# Last Alliance battle at the Black Gate



## JeffF. (Jan 4, 2002)

I've often wondered about the description of this battle. It states specifically that all middle earth was divided that day, even beasts and birds fought on either side. Specifically "only the elves were undivided." I've always wondered if that meant that some orcs and trolls fought on the side of the Alliance or do you think that those two races were aside from that description. I can't imagine ents fighting for Sauron either.


----------



## Aldarion (Jan 6, 2002)

*loyal trolls etc*

You're right as far as I can see. Another oversight on Professor T's part - gosh, we're all so picky!


----------



## Ståle (Jan 6, 2002)

Perhaps some of those nasty Huorns fought for SAuron, although it's up to each person to judge whether they are still 'Ents'.

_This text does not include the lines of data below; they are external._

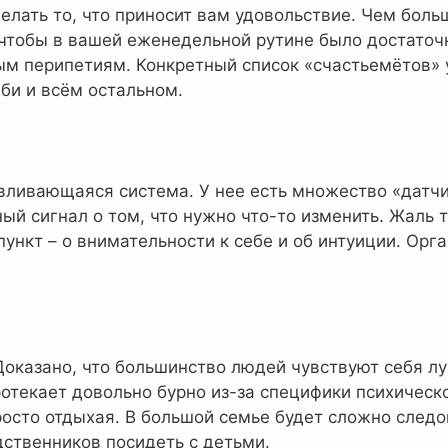
елать то, что приносит вам удовольствие. Чем боль
чтобы в вашей еженедельной рутине было достаточн
ым перипетиям. Конкретный список «счастьемётов» 
бби и всём остальном.
вливающаяся система. У нее есть множество «датч
й сигнал о том, что нужно что-то изменить. Жаль т
 пункт – о внимательности к себе и об интуиции. Ор
 Доказано, что большинство людей чувствуют себя л
отекает довольно бурно из-за специфики психическо
осто отдыхая. В большой семье будет сложно следов
дственников посидеть с детьми.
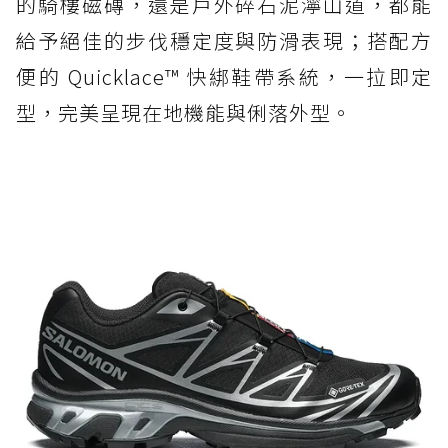
的騎樓磁磚，還是戶外碎石泥濘山道，都能
給予絕佳的步伐穩定度與防滑表現；搭配方
便的 Quicklace™ 快綁鞋帶系統，一拉即定
型，完美呈現在地機能與俐落外型。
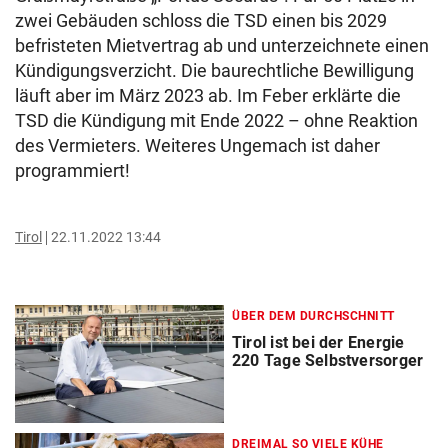
zwei Gebäuden schloss die TSD einen bis 2029
befristeten Mietvertrag ab und unterzeichnete einen
Kündigungsverzicht. Die baurechtliche Bewilligung
läuft aber im März 2023 ab. Im Feber erklärte die
TSD die Kündigung mit Ende 2022 – ohne Reaktion
des Vermieters. Weiteres Ungemach ist daher
programmiert!
Tirol
22.11.2022 13:44
ÜBER DEM DURCHSCHNITT
Tirol ist bei der Energie
220 Tage Selbstversorger
DREIMAL SO VIELE KÜHE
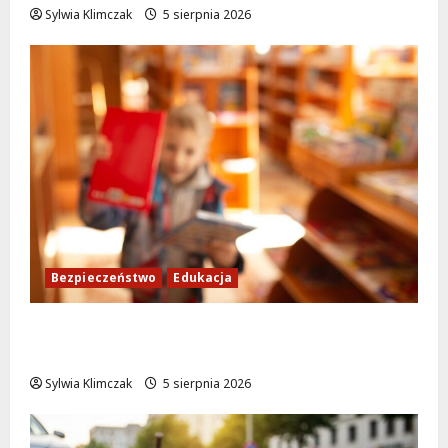
Sylwia Klimczak
5 sierpnia 2026
Bezpieczeństwo
Edukacja
Bezpieczeństwo przez zabawę: Wakacyjne
lekcje dla najmłodszych
Sylwia Klimczak
5 sierpnia 2026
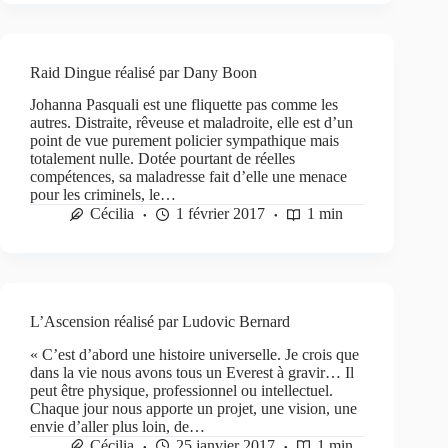
Raid Dingue réalisé par Dany Boon
Johanna Pasquali est une fliquette pas comme les
autres. Distraite, rêveuse et maladroite, elle est d’un
point de vue purement policier sympathique mais
totalement nulle. Dotée pourtant de réelles
compétences, sa maladresse fait d’elle une menace
pour les criminels, le…
Cécilia
1 février 2017
1 min
L’Ascension réalisé par Ludovic Bernard
« C’est d’abord une histoire universelle. Je crois que
dans la vie nous avons tous un Everest à gravir… Il
peut être physique, professionnel ou intellectuel.
Chaque jour nous apporte un projet, une vision, une
envie d’aller plus loin, de…
Cécilia
25 janvier 2017
1 min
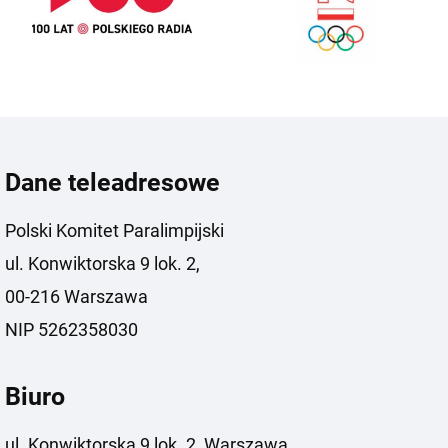
Dane teleadresowe
Polski Komitet Paralimpijski
ul. Konwiktorska 9 lok. 2,
00-216 Warszawa
NIP 5262358030
Biuro
ul. Konwiktorska 9 lok. 2, Warszawa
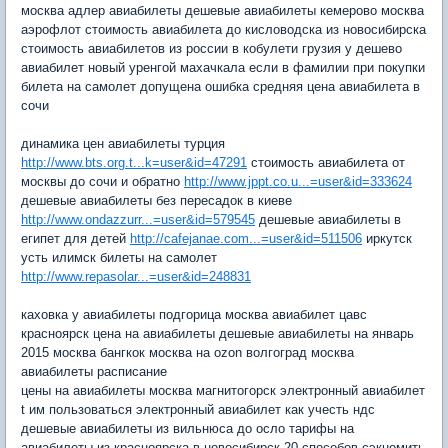
москва адлер авиабилеты дешевые авиабилеты кемерово москва
аэрофлот стоимость авиабилета до кисловодска из новосибирска
стоимость авиабилетов из россии в кобулети грузия y дешево
авиабилет новый уренгой махачкала если в фамилии при покупки
билета на самолет допущена ошибка средняя цена авиабилета в
сочи
динамика цен авиабилеты турция
http://www.bts.org.t...k=user&id=47291
стоимость авиабилета от
москвы до сочи и обратно
http://www.jppt.co.u...=user&id=333624
дешевые авиабилеты без пересадок в киеве
http://www.ondazzurr...=user&id=579545
дешевые авиабилеты в
египет для детей
http://cafejanae.com...=user&id=511506
иркутск
усть илимск билеты на самолет
http://www.repasolar...=user&id=248831
каховка y авиабилеты подгорица москва авиабилет цавс
красноярск цена на авиабилеты дешевые авиабилеты на январь
2015 москва бангкок москва на ozon волгоград москва
авиабилеты расписание
цены на авиабилеты москва магнитогорск электронный авиабилет
t им пользоваться электронный авиабилет как учесть ндс
дешевые авиабилеты из вильнюса до осло тарифы на
авиабилеты из красноярска в новосибирск 20 способов сэкномить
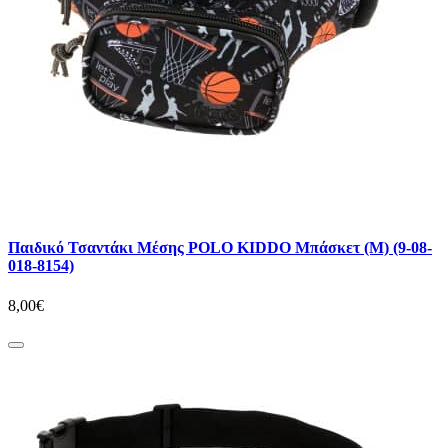
Παιδικό Τσαντάκι Μέσης POLO KIDDO Μπάσκετ (M) (9-08-
018-8154)
8,00€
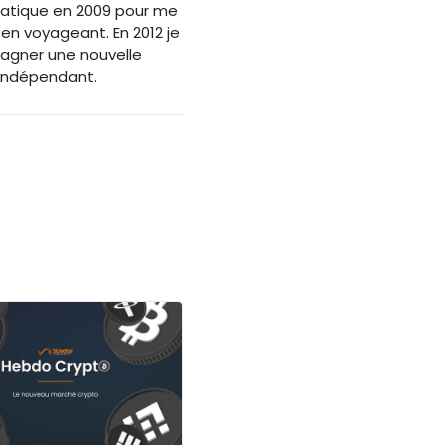
ormatique en 2009 pour me
 en voyageant. En 2012 je
agner une nouvelle
 Indépendant.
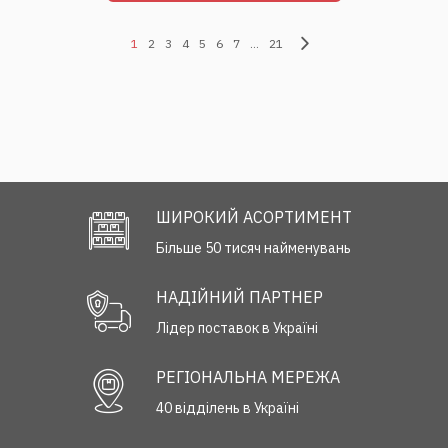
1
2
3
4
5
6
7
...
21
ШИРОКИЙ АСОРТИМЕНТ
Більше 50 тисяч найменувань
НАДІЙНИЙ ПАРТНЕР
Лідер поставок в Україні
РЕГІОНАЛЬНА МЕРЕЖА
40 відділень в Україні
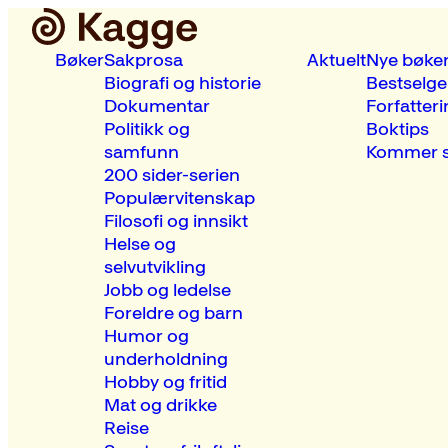
Bøker
Sakprosa
Aktuelt
Nye bøke
Biografi og historie
Bestselge
Dokumentar
Forfatteri
Politikk og
Boktips
samfunn
Kommer s
200 sider-serien
Populærvitenskap
Filosofi og innsikt
Helse og
selvutvikling
Jobb og ledelse
Foreldre og barn
Humor og
underholdning
Hobby og fritid
Mat og drikke
Reise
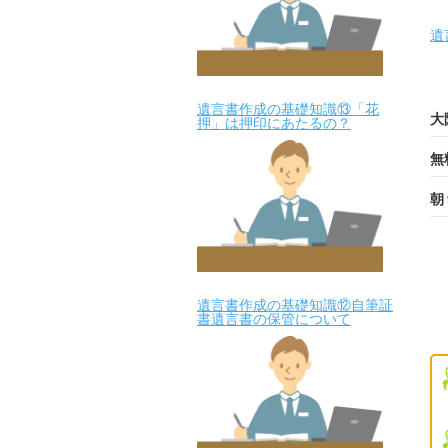
遺
遺言書作成の基礎知識⑬「花
大
押」は押印にあたるの？
無
朝
遺言書作成の基礎知識⑫自筆証
書遺言書の保管について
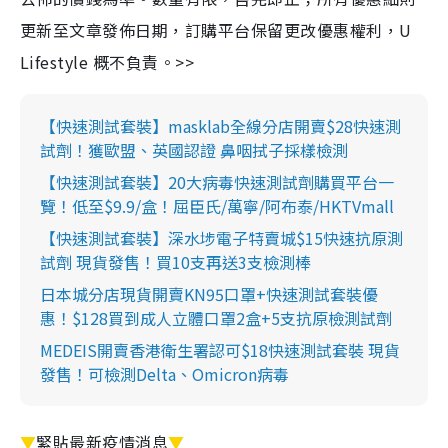
更新至文章發佈日期，訂購平台保留更改優惠權利，U
Lifestyle 概不負責。>>
【快速測試套裝】masklab全線分店開賣$28快速測
試劑！獲歐盟、英國認證 鼻咽拭子採樣檢測
【快速測試套裝】20大病毒快速測試劑購買平台一
覽！低至$9.9/盒！屈臣氏/萬寧/阿布泰/HKTVmall
【快速測試套裝】深水埗電子特賣城$15快速抗原測
試劑 現貨發售！買10支再送3支檢測棒
日本城分店現貨開賣KN95口罩+快速測試套裝優
惠！$128買到成人立體口罩2盒+5支抗原檢測試劑
MEDEIS開賣香港衛生署認可$18快速測試套裝 現貨
發售！可檢測Delta、Omicron病毒
▼
緊貼最新疫情消息
▼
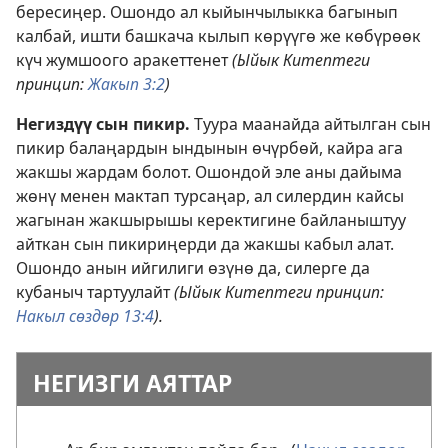
бересиңер. Ошондо ал кыйынчылыкка багынып
калбай, ишти башкача кылып көрүүгө же көбүрөөк
күч жумшоого аракеттенет
(Ыйык Китептеги
принцип:
Жакып 3:2
)
Негиздүү сын пикир.
Туура маанайда айтылган сын
пикир балаңардын ындынын өчүрбөй, кайра ага
жакшы жардам болот. Ошондой эле аны дайыма
жөнү менен мактап турсаңар, ал силердин кайсы
жагынан жакшырышы керектигине байланыштуу
айткан сын пикириңерди да жакшы кабыл алат.
Ошондо анын ийгилиги өзүнө да, силерге да
кубаныч тартуулайт
(Ыйык Китептеги принцип:
Накыл сөздөр 13:4
).
НЕГИЗГИ АЯТТАР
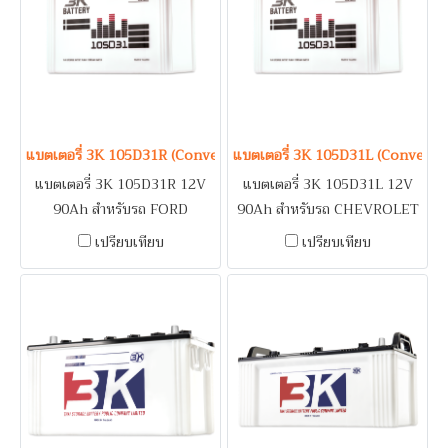
(Generator) / ระบบดับเพลิง
อาคาร (Fire Pump)
แบตเตอรี่ 3K 105D31R (Conventional Type) 12V 90Ah
แบตเตอรี่ 3K 105D31L (Conventi
แบตเตอรี่ 3K 105D31R 12V
แบตเตอรี่ 3K 105D31L 12V
90Ah สำหรับรถ FORD
90Ah สำหรับรถ CHEVROLET
EVEREST, RANGER /
COLORADO 2.5, 2.8 / ISUZU
เปรียบเทียบ
เปรียบเทียบ
HYUNDAI H1 / ISUZU
D-MAX 3.0, MU-7 3.0, MU-X
DRAGON EYE, TFR 2.5 /
3.0 / TOYOTA FORTUNER
MAZDA BT50, FIGHTER /
2.5, 2.7, INNOVA 2.5, 2.7,
MITSUBISHI L200 STRADA /
VIGO 2.5, 2.7 / รถบรรทุก /
NISSAN URVAN / TOYOTA
เครื่องปั่นไฟ (Generator) /
HIACE, SPORT RIDER 2.5,
ระบบดับเพลิงอาคาร (Fire
TIGER 2.5 / รถบรรทุก / เครื่อง
Pump)
ปั่นไฟ (Generator) / ระบบดับ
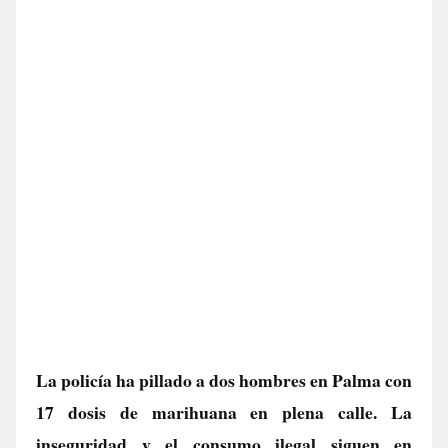
La policía ha pillado a dos hombres en Palma con
17 dosis de marihuana en plena calle. La
inseguridad y el consumo ilegal siguen en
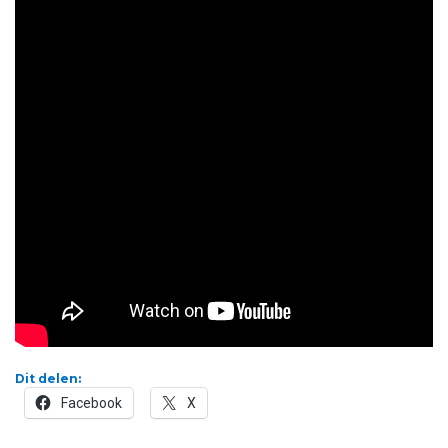
Dit delen:
Facebook
X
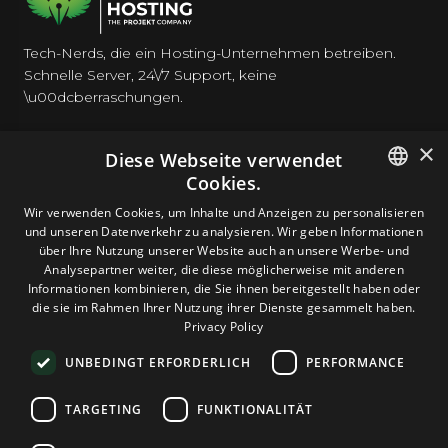
Tech-Nerds, die ein Hosting-Unternehmen betreiben.
Schnelle Server, 24\/7 Support, keine
\u00dcberraschungen.
×
Diese Webseite verwendet
Cookies.
HOSTING
ENGLISH
Wir verwenden Cookies, um Inhalte und Anzeigen zu personalisieren
und unseren Datenverkehr zu analysieren. Wir geben Informationen
GERMAN
über Ihre Nutzung unserer Website auch an unsere Werbe- und
DOMAINS & E-MAIL
Analysepartner weiter, die diese möglicherweise mit anderen
ROMANIAN
Informationen kombinieren, die Sie ihnen bereitgestellt haben oder
die sie im Rahmen Ihrer Nutzung ihrer Dienste gesammelt haben.
TOOLS & SICHERHEIT
Privacy Policy
UNBEDINGT ERFORDERLICH
PERFORMANCE
UNTERNEHMEN
TARGETING
FUNKTIONALITÄT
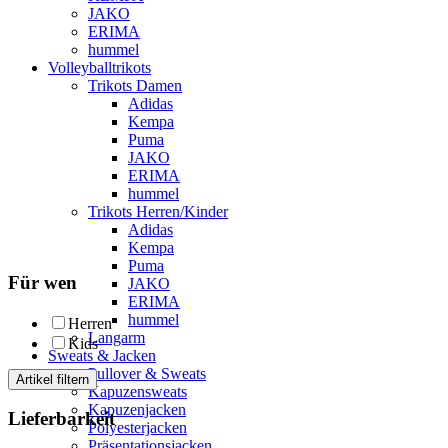
JAKO
ERIMA
hummel
Volleyballtrikots
Trikots Damen
Adidas
Kempa
Puma
JAKO
ERIMA
hummel
Trikots Herren/Kinder
Adidas
Kempa
Puma
Für wen
JAKO
ERIMA
hummel
Herren
Langarm
Kids
Sweats & Jacken
Pullover & Sweats
Artikel filtern
Kapuzensweats
Kapuzenjacken
Lieferbarkeit
Polyesterjacken
Präsentationsjacken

You're right about Trolls and Orcs though.


----------



## Eonwe (Jan 6, 2002)

I always thought it was wierd about the dwarves? Must have been some dwarves from the east or south or something.


----------



## JeffF. (Jan 7, 2002)

*Dwarves, the big mystery*

Yes I wish there was more on them. Durin's Folk are really the only ones that the LOTR-Hobbit-Silmarillion stories are concerned with. Beyond vague mentions of other dwarves in the ROFTK Appendices (Durin's Folk) and the assumption that the Seven Rings were given to the seven houses there is not much. The only book in Christopher Tolkein's 'History' series I found worthwhile keeping was the Peoples of Middle Earth which names the other six dwarf houses and gives more information on their locations.


----------



## JeffF. (Jan 11, 2002)

*TO Eonwe*

In the Hobbit it stated that some evil Dwarves had made alliances with Goblins. I suppose the Dwarves had their groups prone to evil just as men did.


----------



## Bombur (Jan 15, 2002)

I always took the statement that only the Elves were undivided to mean that every Elf who took part in the battle were together as one group (under Gil-Galad and later Elrond), whereas the Trolls, Orcs, etc. were not based as one group.


----------



## JeffF. (Jan 15, 2002)

*Bombur*

The text specifically states that some of each kind fought on either side with the exception of the Elves. Unfinished Tales also states that the Silvan Elves fought under Amdir and Oropher (Thraduil's father) and were not disposed to put themselves under Gil-Galad's command.


----------



## Halasían (Jul 30, 2020)

This has always been an interesting bit that appeared in the Silmarillion. I'm guessing that without further explanation from the Professor himself, it was just a bit that never got fully developed. Did he mean 'divided' as in for or against Sauron (good & evil)? I do have a hard time seeing Orcs and Trolls fighting against Sauron.


----------